Previous studies have reported the impact of intensivist coverage on the clinical outcomes of critically ill patients [5,6,7,8, 10]. Vahedian-Azimi et al. performed the most recent meta-analysis in 2021 [10]. They analyzed 444,042 patients from 90 studies and reported the superiority of closed vs open ICUs with respect to the in-hospital and ICU mortality rates and ICU LOS, with no difference in total mortality or severity of illness [10]. The current study also showed that the closed type of ICU with intensivist coverage was associated with lower in-hospital mortality using a larger sample size (n = 1,147,493). Moreover, we showed that long-term mortality up to 1 year after ICU admission was also associated with intensivist coverage. This finding is valuable, because the factors associated with long-term prognosis in ICU survivors post-ICU discharge constitute emerging issues in critical care medicine [17]. Therefore, the relationship between the closed ICU model with intensivist coverage and long-term prognosis among survivors of critical illness warrants further investigation.

The findings of the subgroup analyses are important. Patients requiring invasive treatment such as mechanical ventilatory support, CRRT, or ECMO support may constitute a high-risk population (with organ failure) for increased in-hospital mortality during ICU stay. Therefore, we postulated that the impact of intensivist coverage on the survival outcomes of patients who underwent invasive treatment would be more significant. However, the OR for in-hospital mortality was higher in the CRRT group and ECMO group than that in the non-CRRT and non-ECMO groups. This result should be interpreted cautiously, because recent guidelines of the Society of Critical Care Medicine and the Extracorporeal Life Support Organization recommend that ECMO is best performed by a multidisciplinary team, which intensivists are positioned to engage and lead [18]. A recent retrospective cohort study reported that an intensivist-led multidisciplinary team was associated with improved clinical outcomes in patients who underwent venovenous ECMO support (19). Various factors could have affected this result. For example, intensivists may select the indication of ECMO or CRRT more widely than non-intensivists, which would affect the results. Thus, the impact of a closed ICU with intensivist coverage should be studied further for patients who undergo ECMO support, CRRT use, or mechanical ventilatory support.
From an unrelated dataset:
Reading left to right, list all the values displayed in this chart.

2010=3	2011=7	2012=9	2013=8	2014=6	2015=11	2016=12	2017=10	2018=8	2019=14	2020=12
Our study has several limitations. First, we could not distinguish hospitals according to specific intensivist coverage patterns, such as 24/7 coverage. There may be differences in the outcomes of ICU patients according to 24/7 or daytime coverage by the intensivist. Second, we did not adjust for factors, such as body mass index, exercise, alcohol consumption, and smoking, because of the lack of information from the NHIS database. Third, although the contribution of intensivist coverage to the excellent survival outcome in critically ill patients is highly likely, it is difficult to determine whether it is the sole factor responsible for this effect. For example, trained nurses and the quality of hospital systems may affect the survival outcomes of critically ill patients, in addition to intensivist coverage. Fourth, we did not examine whether there was a dose relationship between the number of intensivists and survival outcomes after ICU admission, because we could not accurately assess the number of intensivists in all hospitals in South Korea. Finally, there might be a bias arising from patients who were not admitted to the ICU, because they were too sick or the number of ICU beds was insufficient.

Conclusion

This population-based cohort study showed that a closed ICU design with trained intensivist coverage was associated with lower in-hospital and 1-year mortality rates, irrespective of age, CCI, surgery or non-surgery associated admission, hospital level, and invasive treatment during ICU stay. Our result suggested that hospitals should employ trained intensivists to improve the short-term and long-term survival outcomes of critically ill patients.